Detailed narrative of event
Detailed Narrative of Events¶
(Extended Documentation for SEC v. SolarWinds Corp. et al. Case Study)
Table of contents¶
- Overview
- SUNBURST disclosure and scrutiny (December 2020)
- Investor and regulatory scrutiny (2021–2023)
- SEC enforcement action filed (October 2023)
- District court motion to dismiss (July 2024)
- Stipulation of dismissal (November 2025)
Overview¶
SolarWinds became a focal point of securities and cybersecurity enforcement discussion after December 2020, when the company publicly disclosed that it was a victim of a supply-chain attack (SUNBURST) affecting customers of its Orion platform. Investors, customers, and regulators scrutinized prior public statements about security and internal assessments.
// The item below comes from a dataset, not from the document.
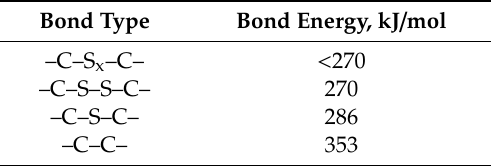
Table 1. Energy of bonds in sulfur cured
The SEC later filed a civil enforcement action alleging securities law violations tied to disclosures and controls; the litigation proceeded through motion practice and ultimately ended in a stipulated dismissal with prejudice in 2025.
SUNBURST disclosure and scrutiny (December 2020)¶
In December 2020, SolarWinds publicly disclosed compromise of its build environment and distribution of trojanized software updates to customers—a supply-chain scenario with widespread enterprise impact. Forensic and intelligence reporting attributed the campaign to a highly capable threat actor. The disclosure triggered securities market reactions and regulatory interest in what was known and when about risk and controls.
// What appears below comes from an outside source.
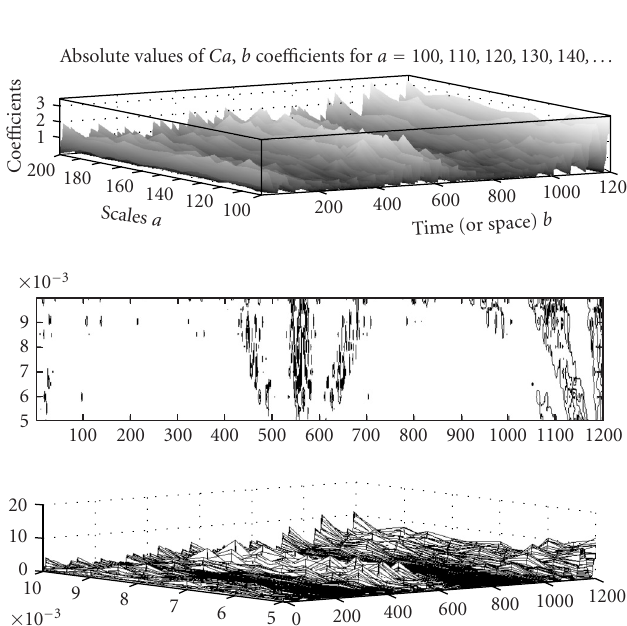
Figure 3.9. Wavelet spectrum with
Investor and regulatory scrutiny (2021–2023)¶
Parallel tracks included customer incident response, government coordination, congressional attention, and private litigation themes (consult dockets). SEC staff investigated disclosure and internal control questions in light of public statements and Form filings.
SEC enforcement action filed (October 2023)¶
On October 30, 2023, the SEC filed a complaint in the Southern District of New York against SolarWinds and Timothy G. Brown, alleging securities fraud, internal control failures, and related claims tied to cyber disclosures and controls (see SEC press release 2023-227 and complaint PDF on sec.gov).
District court motion to dismiss (July 2024)¶
In July 2024, the district court issued an opinion on motions to dismiss reported at 741 F. Supp. 3d 37, addressing pleading and legal issues in the enforcement action (read the opinion for authoritative analysis).
Stipulation of dismissal (November 2025)¶
On November 20, 2025, the parties filed a joint stipulation dismissing the action with prejudice. The SEC issued Litigation Release LR-26423 describing the dismissal. Practitioners should treat the public docket as the authoritative procedural record for finality and any terms reflected in court orders.